» Required work: For the listing below, report all lines that hold the word "pixels".

START The data

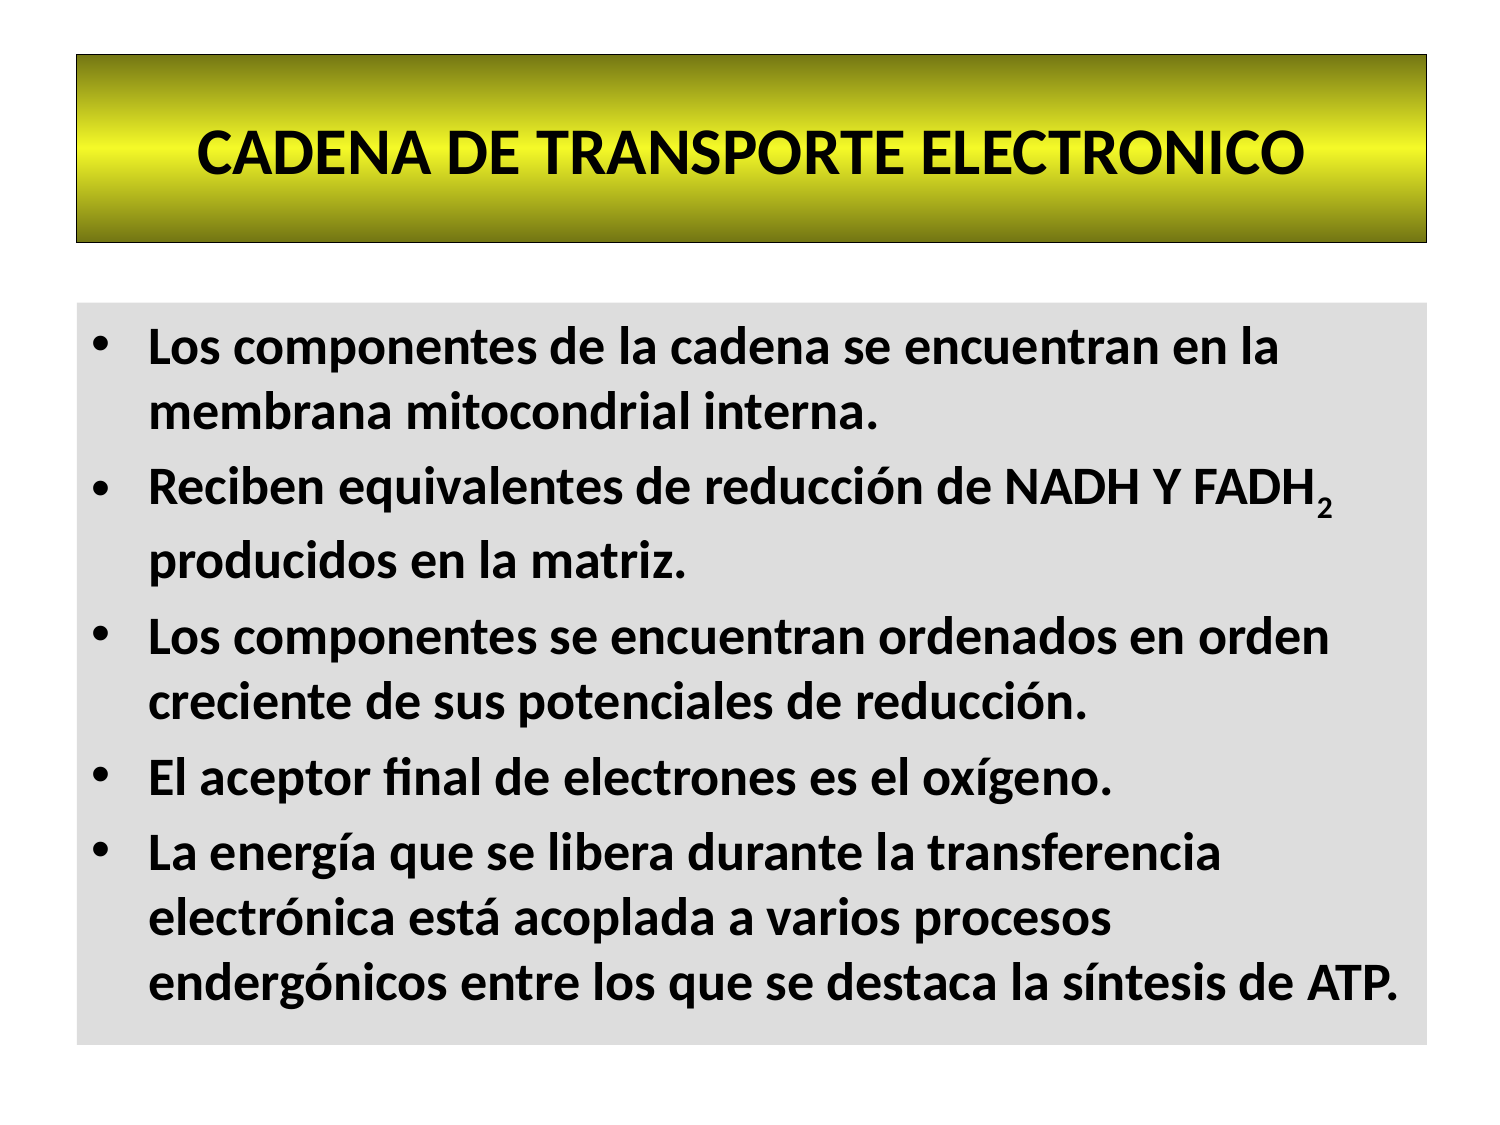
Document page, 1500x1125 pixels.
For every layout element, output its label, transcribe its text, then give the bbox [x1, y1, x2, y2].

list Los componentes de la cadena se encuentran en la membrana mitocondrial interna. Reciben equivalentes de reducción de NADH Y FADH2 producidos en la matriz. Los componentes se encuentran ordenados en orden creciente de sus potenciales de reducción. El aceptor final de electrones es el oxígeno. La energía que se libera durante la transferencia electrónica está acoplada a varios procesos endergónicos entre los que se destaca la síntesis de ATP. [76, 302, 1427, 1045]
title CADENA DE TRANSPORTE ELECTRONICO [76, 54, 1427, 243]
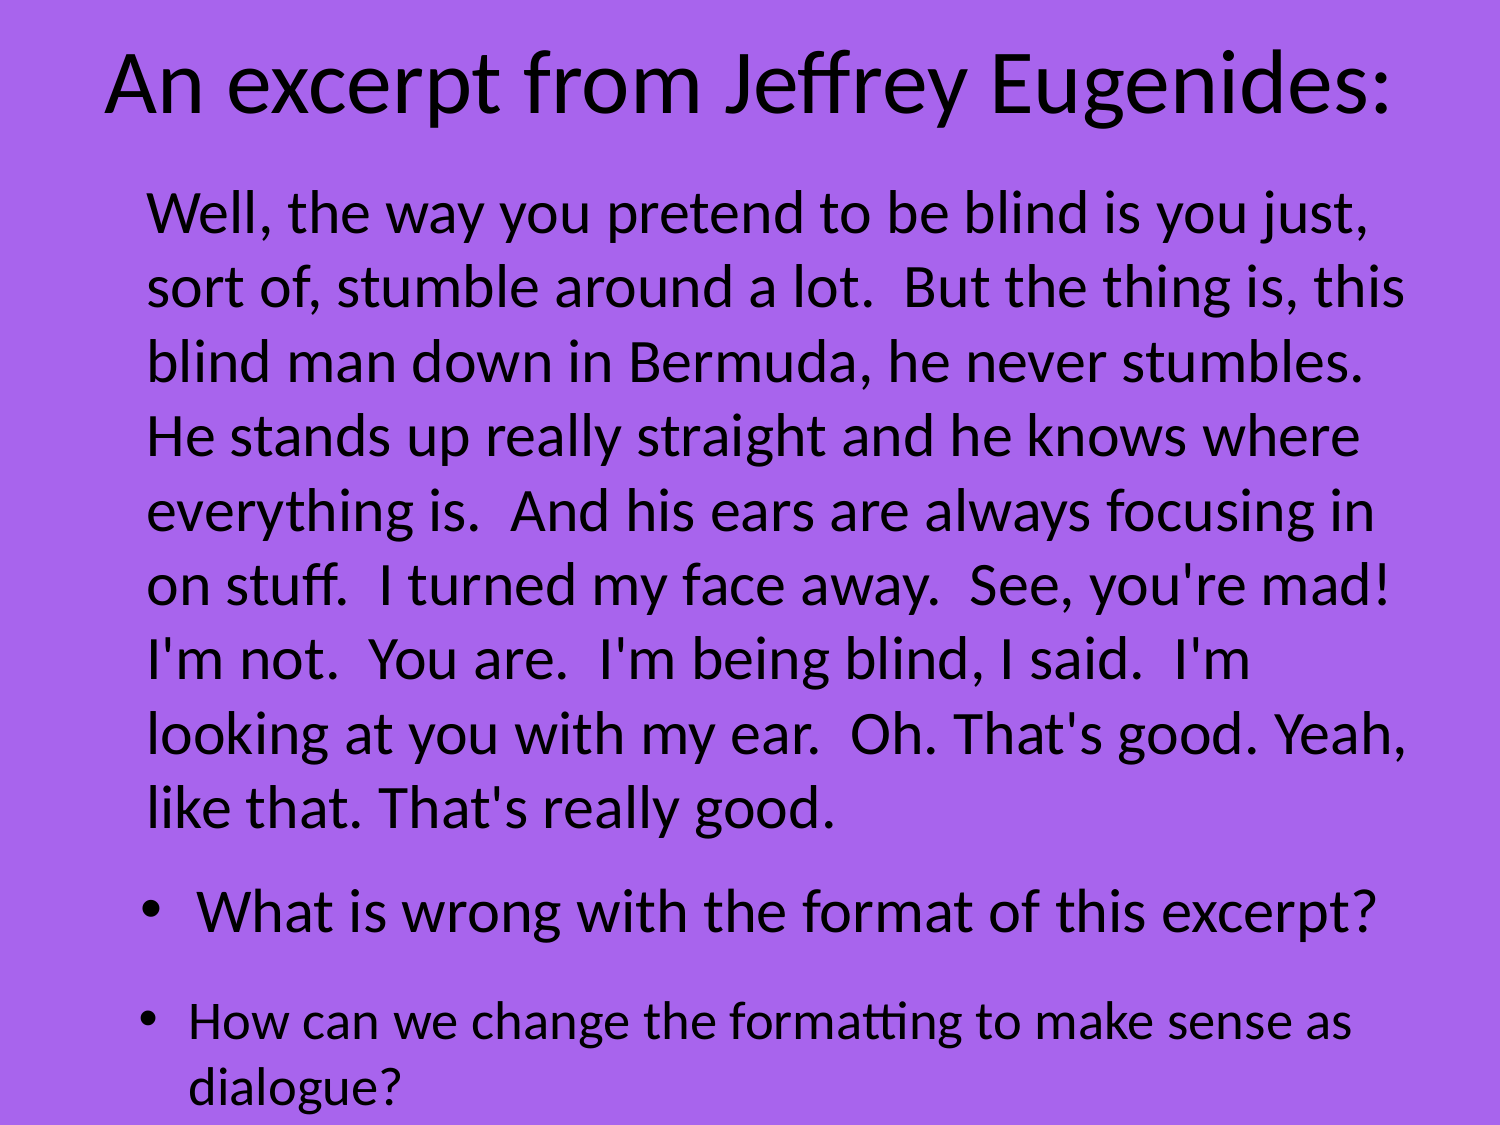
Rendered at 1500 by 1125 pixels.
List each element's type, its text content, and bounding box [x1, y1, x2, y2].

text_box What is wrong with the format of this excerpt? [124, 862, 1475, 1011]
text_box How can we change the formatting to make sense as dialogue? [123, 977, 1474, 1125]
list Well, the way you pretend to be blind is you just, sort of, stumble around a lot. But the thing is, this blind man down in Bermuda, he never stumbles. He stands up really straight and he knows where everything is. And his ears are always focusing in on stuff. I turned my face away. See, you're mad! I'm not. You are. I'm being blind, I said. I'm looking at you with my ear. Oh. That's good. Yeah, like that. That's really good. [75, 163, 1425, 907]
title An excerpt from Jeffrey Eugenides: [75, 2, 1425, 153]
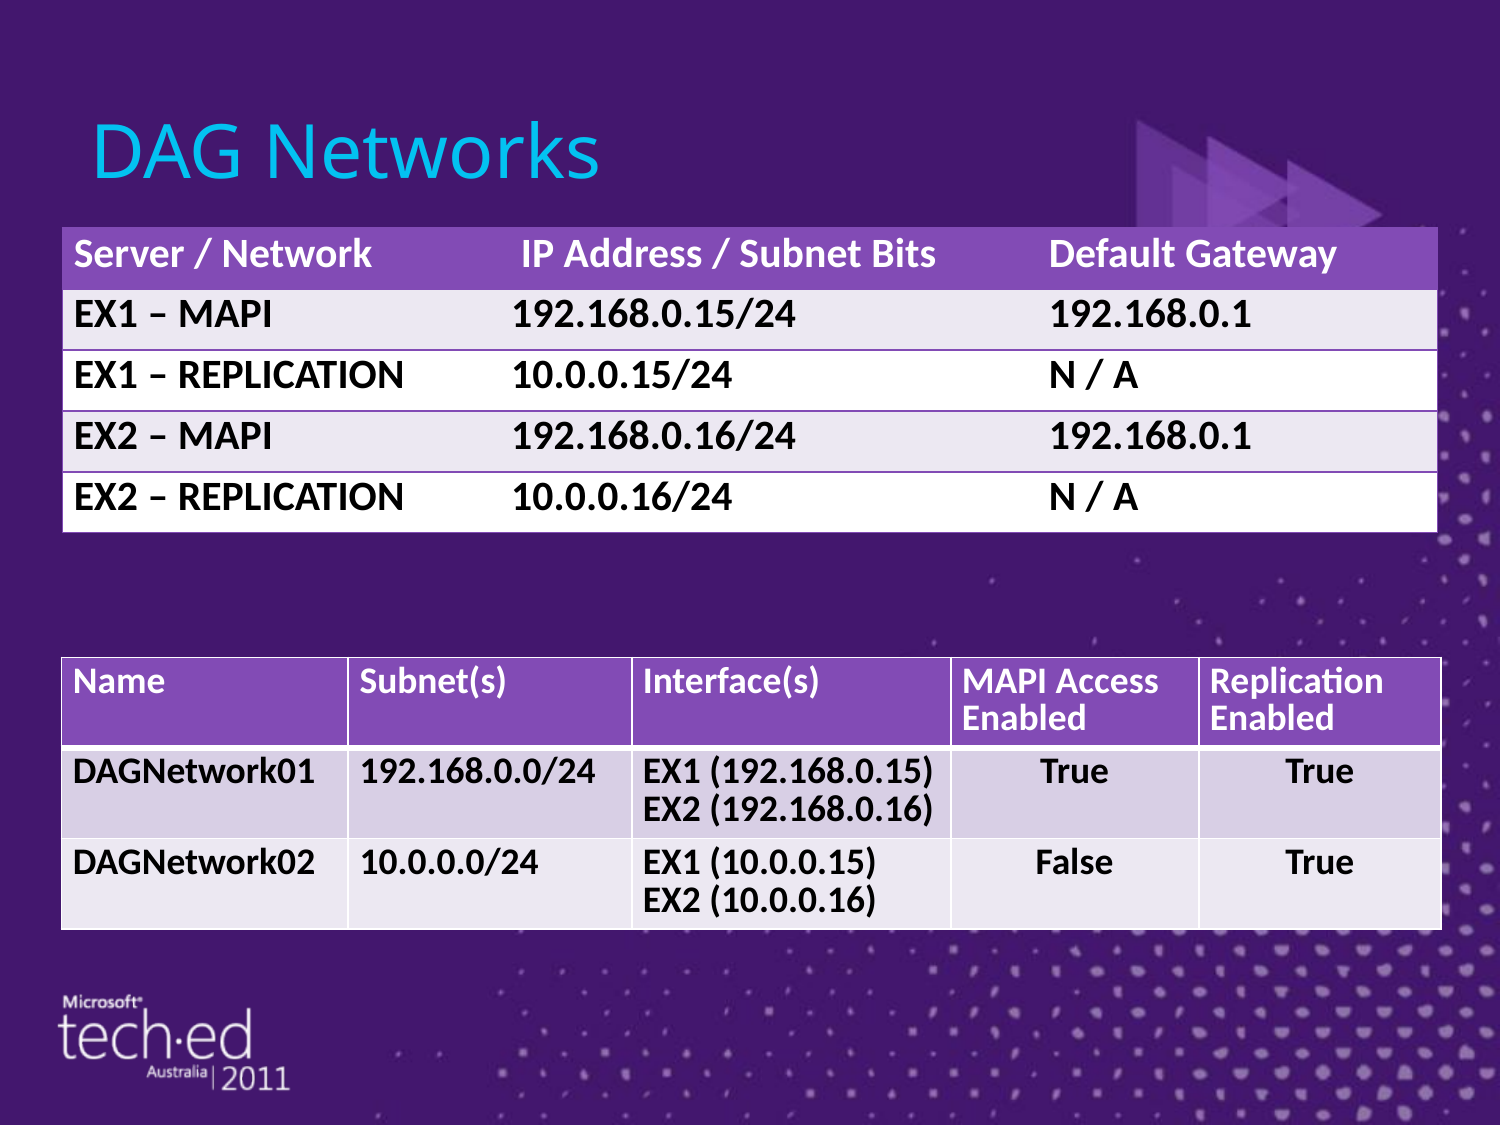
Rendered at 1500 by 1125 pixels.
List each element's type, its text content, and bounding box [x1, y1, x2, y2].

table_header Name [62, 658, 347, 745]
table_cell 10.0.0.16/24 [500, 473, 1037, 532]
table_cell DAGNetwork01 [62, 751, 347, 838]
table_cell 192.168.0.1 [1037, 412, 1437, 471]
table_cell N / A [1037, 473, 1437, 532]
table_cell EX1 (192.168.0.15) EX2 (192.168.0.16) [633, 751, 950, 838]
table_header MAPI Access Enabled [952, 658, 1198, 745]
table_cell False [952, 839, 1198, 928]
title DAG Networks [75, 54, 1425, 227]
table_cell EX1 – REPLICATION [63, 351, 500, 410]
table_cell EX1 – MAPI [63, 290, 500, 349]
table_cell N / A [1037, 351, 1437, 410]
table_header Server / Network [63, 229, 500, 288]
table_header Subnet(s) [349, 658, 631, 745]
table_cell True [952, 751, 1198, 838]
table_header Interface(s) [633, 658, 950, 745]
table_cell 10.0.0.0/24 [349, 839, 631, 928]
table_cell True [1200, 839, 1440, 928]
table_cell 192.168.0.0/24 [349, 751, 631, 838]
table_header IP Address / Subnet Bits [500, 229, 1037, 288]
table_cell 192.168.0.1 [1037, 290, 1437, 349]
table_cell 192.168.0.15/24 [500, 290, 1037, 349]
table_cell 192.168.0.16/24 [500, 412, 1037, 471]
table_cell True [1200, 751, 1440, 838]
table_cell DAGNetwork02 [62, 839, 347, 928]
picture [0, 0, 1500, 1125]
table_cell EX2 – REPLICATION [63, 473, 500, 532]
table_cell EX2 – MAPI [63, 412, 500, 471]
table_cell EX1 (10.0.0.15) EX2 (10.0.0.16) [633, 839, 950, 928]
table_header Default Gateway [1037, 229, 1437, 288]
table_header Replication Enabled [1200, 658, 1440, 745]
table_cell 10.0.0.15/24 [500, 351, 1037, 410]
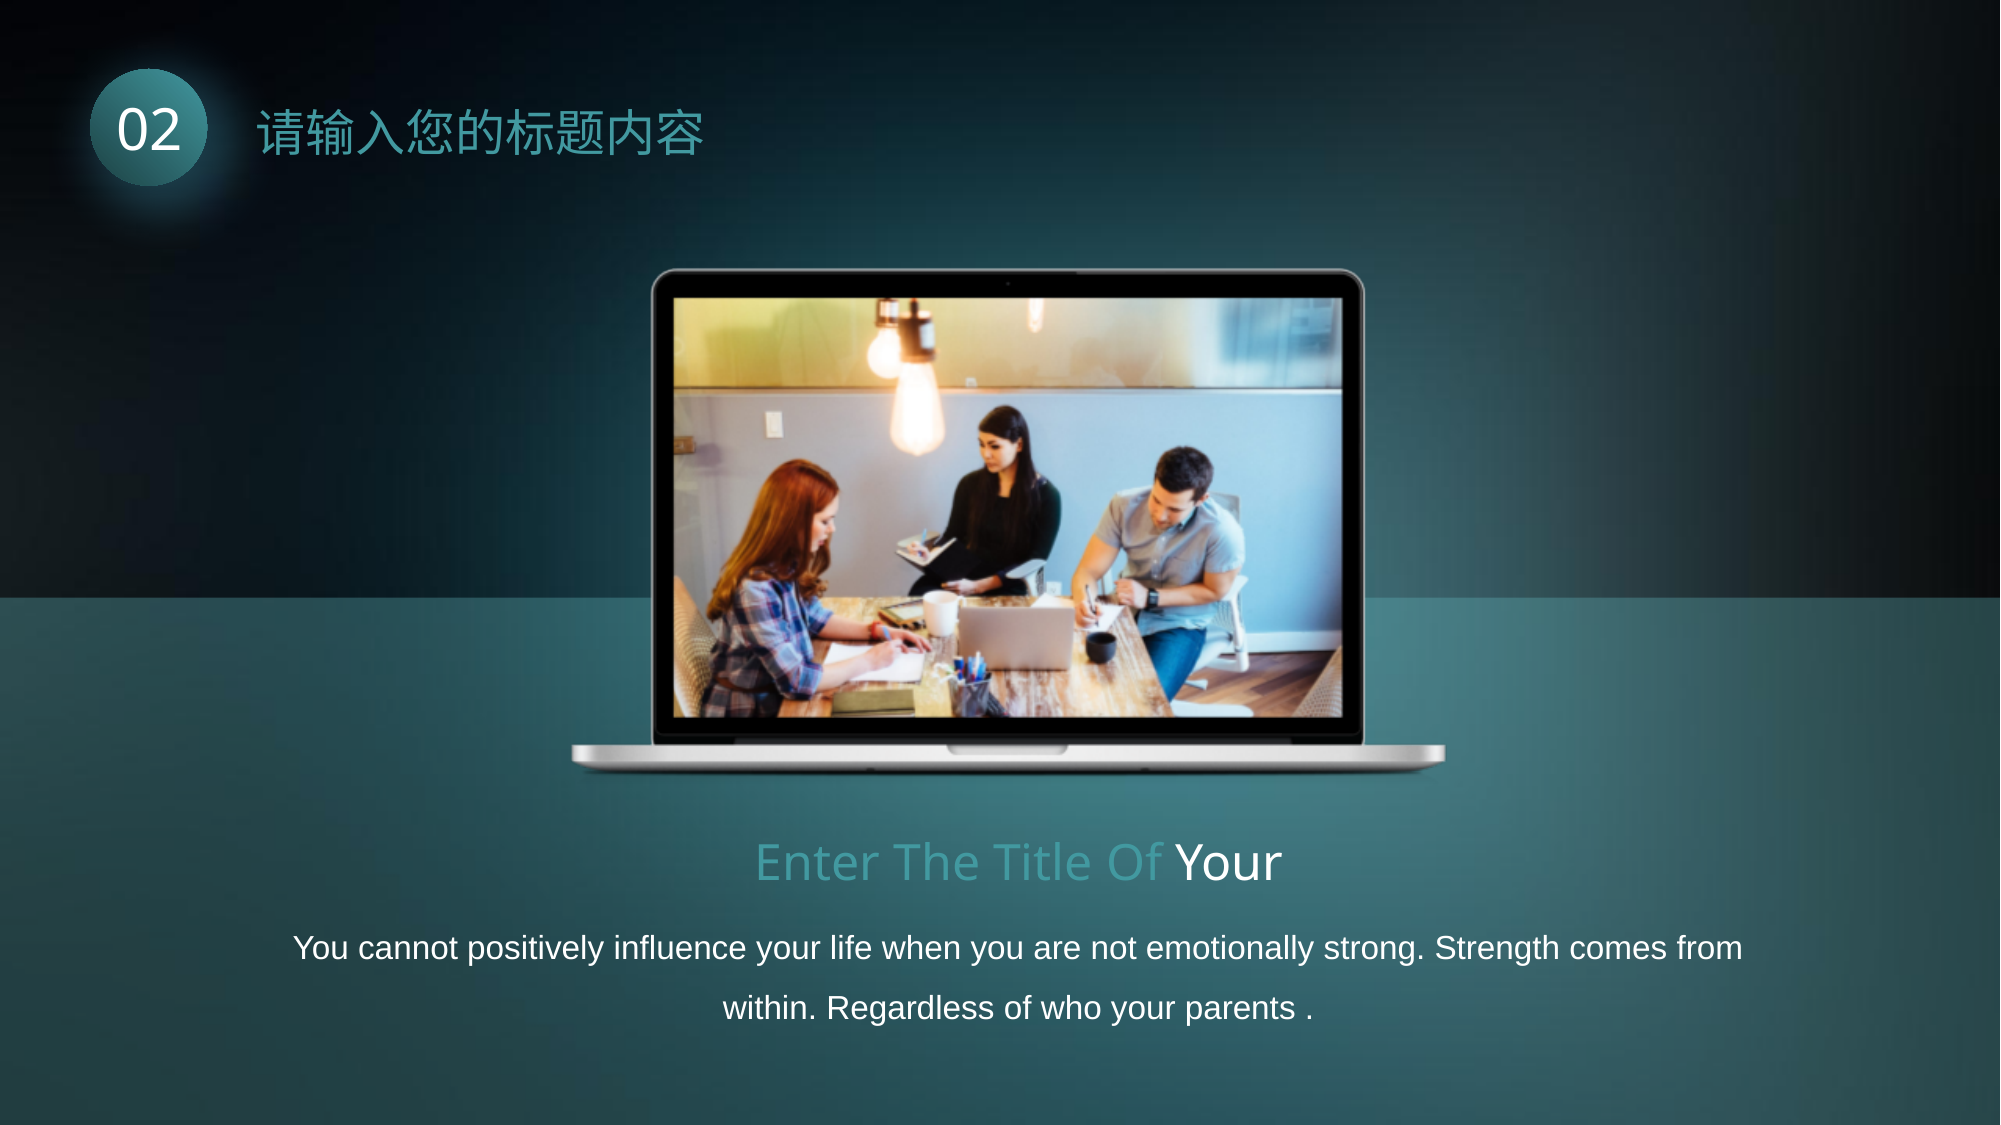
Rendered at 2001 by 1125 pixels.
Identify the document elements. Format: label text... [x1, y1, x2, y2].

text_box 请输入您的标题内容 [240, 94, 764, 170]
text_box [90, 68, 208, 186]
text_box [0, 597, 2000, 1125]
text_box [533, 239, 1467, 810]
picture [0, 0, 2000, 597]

END The data

» Answer to the exercise:
Document page, 1500x1125 pixels.
Rendered at 1500 by 1125 pixels.
Rendered at 1500 by 1125 pixels.
Rendered at 2001 by 1125 pixels.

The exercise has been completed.